For the market to improve, consumer sectors, including e-commerce, need to generate better underlying revenue growth, Garner said. For now, we're pretty cautious about that.

Jonathan Garner, head of Asia and emerging markets strategy at Morgan Stanley. Photo: Handout

For those looking for a silver lining in cheap valuations, which are now about 10% off their lowest level in a decade, it is important to note that profitability is facing a structural decline, he said. Return on equity for Chinese companies in the middle of the last decade was about 17%, about the same level as India today, but it has fallen to about 10% and continues to decline.

“With changes in the economy and business models, we see that corporate margins are shrinking significantly and asset utilization is trending down,” he said.

Since joining Morgan Stanley’s Asia Research division in 2006, which has topped the Institutional Investors rankings for seven consecutive years, Garner has often been a lone voice. In one of the most recent calls, on May 9, he warned against chasing Chinese rally amid wave of buy cheers of Goldman Sachs and UBS. The race has since cratered after peaking later in the month.

China's prolonged slump has also led to a significant reduction in its weighting in the MSCI Emerging Markets Index, from around 45% to around 25%, with other large emerging markets such as India and Taiwan filling the void.

Japan and India, the new darlings of investors turning away from China, are both in secular bull markets and could continue to be attractive destinations for capital, Garner said. Both are posting very strong earnings growth of 15% to 20% year-over-year, and domestic investors in both markets are very engaged and buying stocks.

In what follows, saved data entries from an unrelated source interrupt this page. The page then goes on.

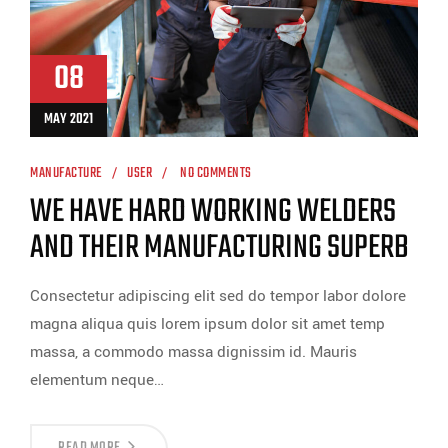
08
MAY 2021
MANUFACTURE
USER
NO COMMENTS
WE HAVE HARD WORKING WELDERS
AND THEIR MANUFACTURING SUPERB
Consectetur adipiscing elit sed do tempor labor dolore
magna aliqua quis lorem ipsum dolor sit amet temp
massa, a commodo massa dignissim id. Mauris
elementum neque…
READ MORE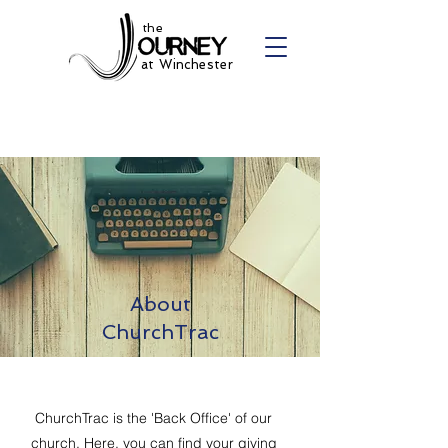
the
at Winchester
About
ChurchTrac
ChurchTrac is the 'Back Office' of our
church. Here, you can find your giving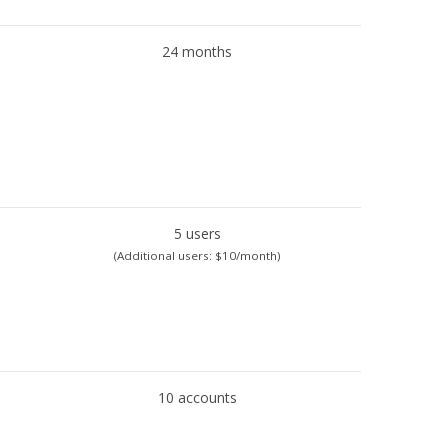
24 months
5 users
(Additional users: $10/month)
10 accounts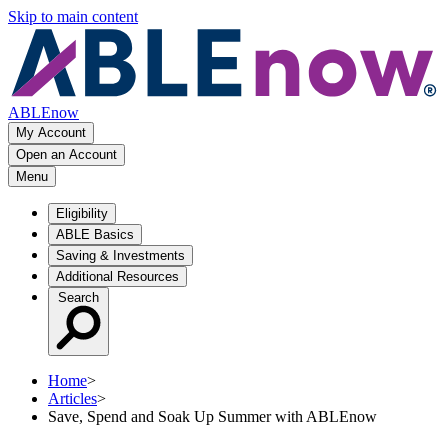
Skip to main content
ABLEnow
My Account
Open an Account
Menu
Eligibility
ABLE Basics
Saving & Investments
Additional Resources
Search
Home
>
Articles
>
Save, Spend and Soak Up Summer with ABLEnow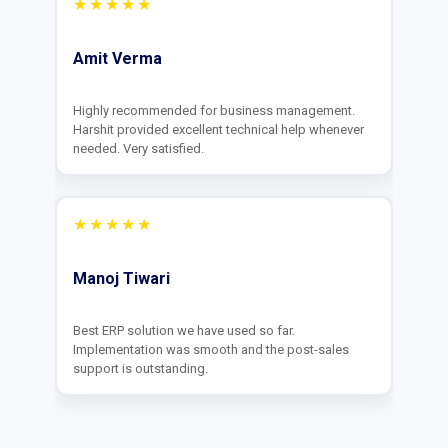
★★★★★
Praveen Singh
Value for money. The interface is clean and they
customize features as per our business needs
effectively.
★★★★★
Anand Gupta
They provide round-the-clock support. Very
impressed by the quick turnaround time for our
feature requests.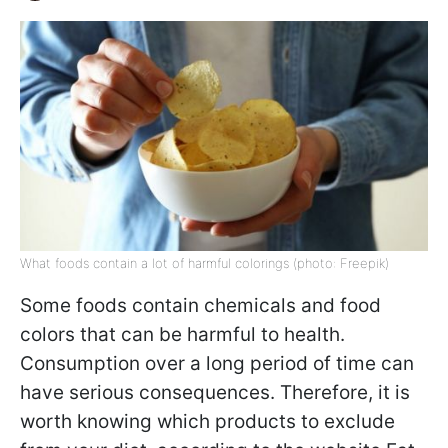
What foods contain a lot of harmful colorings (photo: Freepik)
Some foods contain chemicals and food
colors that can be harmful to health.
Consumption over a long period of time can
have serious consequences. Therefore, it is
worth knowing which products to exclude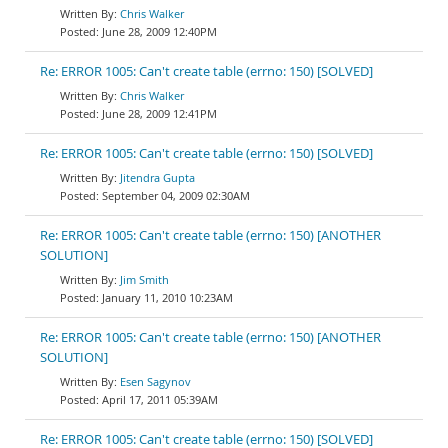
Chris Walker
June 28, 2009 12:40PM
Re: ERROR 1005: Can't create table (errno: 150) [SOLVED]
Chris Walker
June 28, 2009 12:41PM
Re: ERROR 1005: Can't create table (errno: 150) [SOLVED]
Jitendra Gupta
September 04, 2009 02:30AM
Re: ERROR 1005: Can't create table (errno: 150) [ANOTHER
SOLUTION]
Jim Smith
January 11, 2010 10:23AM
Re: ERROR 1005: Can't create table (errno: 150) [ANOTHER
SOLUTION]
Esen Sagynov
April 17, 2011 05:39AM
Re: ERROR 1005: Can't create table (errno: 150) [SOLVED]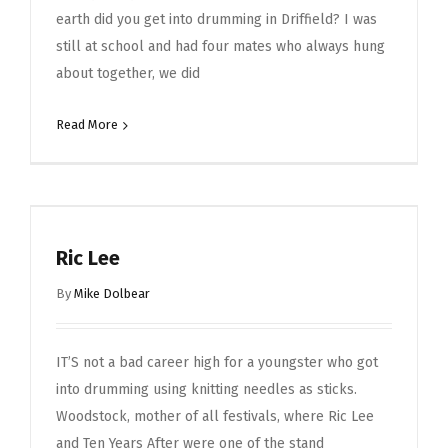
earth did you get into drumming in Driffield? I was
still at school and had four mates who always hung
about together, we did
Read More
Ric Lee
By
Mike Dolbear
IT’S not a bad career high for a youngster who got
into drumming using knitting needles as sticks.
Woodstock, mother of all festivals, where Ric Lee
and Ten Years After were one of the stand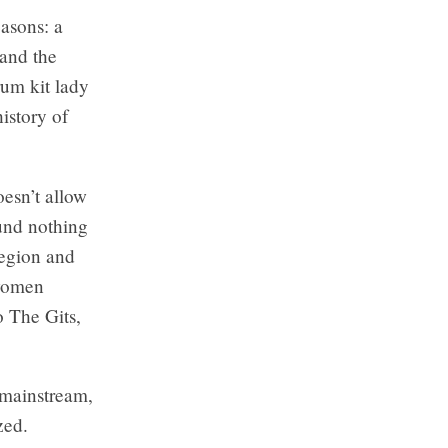
easons: a
 and the
rum kit lady
istory of
esn’t allow
ound nothing
region and
 women
o The Gits
,
 mainstream,
zed.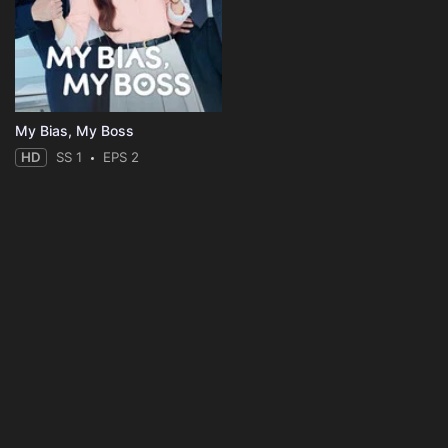
My Bias, My Boss
HD
SS 1
EPS 2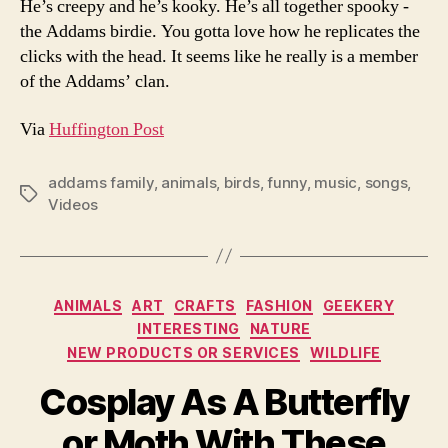
He’s creepy and he’s kooky. He’s all together spooky -
the Addams birdie. You gotta love how he replicates the
clicks with the head. It seems like he really is a member
of the Addams’ clan.
Via
Huffington Post
addams family
,
animals
,
birds
,
funny
,
music
,
songs
,
Tags
Videos
Categories
ANIMALS
ART
CRAFTS
FASHION
GEEKERY
INTERESTING
NATURE
NEW PRODUCTS OR SERVICES
WILDLIFE
Cosplay As A Butterfly
or Moth With These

The Topix index, which surpassed its 1989 peak and hit a record high last week, could hit 3,200 points by next June, up about 11% from its current level, Garner said. India's Sensex is also expected to outperform the Shanghai Composite Index for the fourth consecutive year, he said.

According to Garner, investor attention is now much broader in Asia than before. Asian investors are focusing on a broader range of opportunities than they were three years ago.